§ **What this task involves**
Extract every line in the records below that contains the string "Aranha", and reproduce each matching line in full.

(Recorded information)

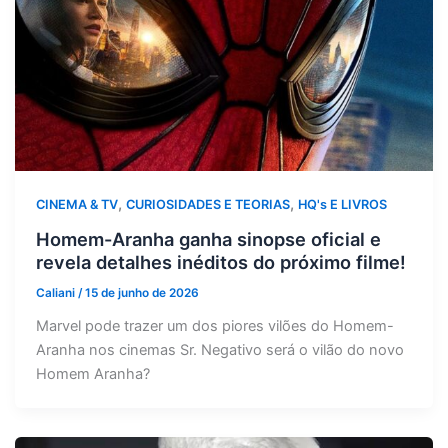
,
,
CINEMA & TV
CURIOSIDADES E TEORIAS
HQ's E LIVROS
Homem-Aranha ganha sinopse oficial e
revela detalhes inéditos do próximo filme!
Caliani
/
15 de junho de 2026
Marvel pode trazer um dos piores vilões do Homem-
Aranha nos cinemas Sr. Negativo será o vilão do novo
Homem Aranha?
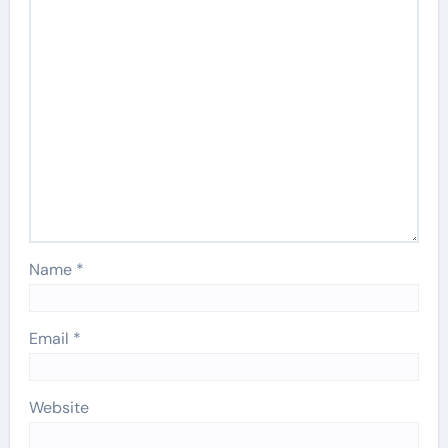
Name
*
Email
*
Website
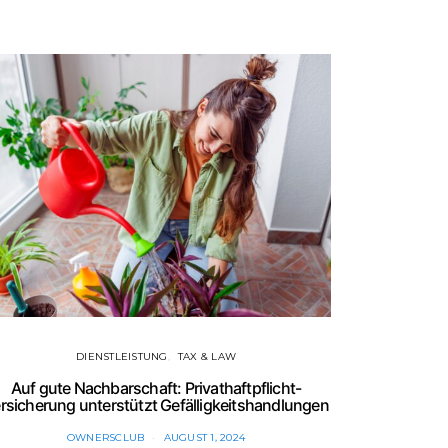
DIENSTLEISTUNG
TAX & LAW
FINANZEN
Auf gute Nachbarschaft: Privathaftpflicht-
Europas Im
rsicherung unterstützt Gefälligkeitshandlungen
erl
OWNERSCLUB
AUGUST 1, 2024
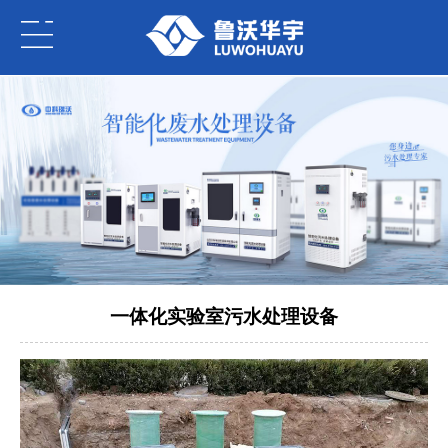
一体化实验室污水处理设备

(End Recorded information)

§ **Solution to the exercise**
Homem-Aranha ganha sinopse oficial e
Aranha nos cinemas Sr. Negativo será o vilão do novo
Homem Aranha?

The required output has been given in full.